At the risk of sounding too self congratulatory I am going to say how I overcame those supposed obstacles for twenty years and made home cooked meals for my two sons and myself.
I bought reduced produce, meat that was reduced because it had to be sold that day, deli meat and cheese "ends", day old bread and staples when they were on sale. I made basic things such a salad dressing and baked goods.
I found second hand things and have a well outfitted kitchen with excellent cookware, dishes, utensils and excellent knives.I only had 13 inches of counter space but tables and other surfaces help.
I made enough for more than one meal so I could freeze some or have leftovers.
I found interesting "ethic" foods that are not expensive but are interesting and fun to both make and eat.

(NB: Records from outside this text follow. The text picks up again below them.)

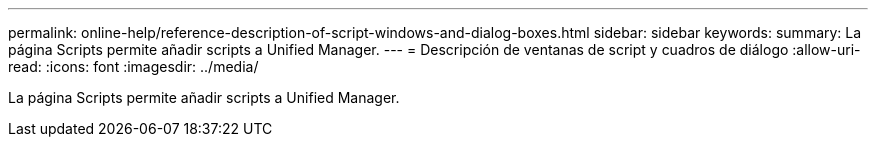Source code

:---
permalink: online-help/reference-description-of-script-windows-and-dialog-boxes.html 
sidebar: sidebar 
keywords:  
summary: La página Scripts permite añadir scripts a Unified Manager. 
---
= Descripción de ventanas de script y cuadros de diálogo
:allow-uri-read: 
:icons: font
:imagesdir: ../media/


[role="lead"]
La página Scripts permite añadir scripts a Unified Manager.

I got my sons involved in the cooking and had them eat at least two bites of everything served. To allow for personal taste they were allowed to choose two foods that they didn't have to eat at all but if they wanted to switch it they had to eat some of the one taken off the short list before adding a different one. They were taught basic manners which is really just being kind and considerate of others - including thanking the person who made the meal. We'd often do a critical analysis of what we made so we could improve upon it but it wasn't unkind.
I rarely used convenience foods or take out foods.
My sons are grown now and have more money but they eat similarly to how they were raised and have thanked me for training their tastebuds in that fashion. They both live in NYC and have taken the ethnic food tasting to new heights and both are excellent cooks.
I do wonder if some women truly don't know the basics about cooking, nutrition and how to stretch a dollar. It can certainly be learned though.
Lindsay, your comment is excellent and Stuart, your column - as always, is excellent.
Both my mom and dad worked, and they both cooked our meals. We ate as a family unit for dinner, and everyone helped clean the kitchen and table after the meal.
Apparently, I grew up in a strange family.
Lindsay and Patricia: Thank you. Thank you for the wonderful sensibility you've shared here, and what you do for your families. The idea you don't have to have saffron threads in some exotic macaroni and cheese recipe, nor do you have to serve free-range rib eye steaks on a Tuesday night, is all so efficient and well-considered. I also suspect such thinking would be novel to many families. Food doesn't have to be professional grade and ever-scrumptious to provide the kind of fellowship and intimacy human beings truly desire.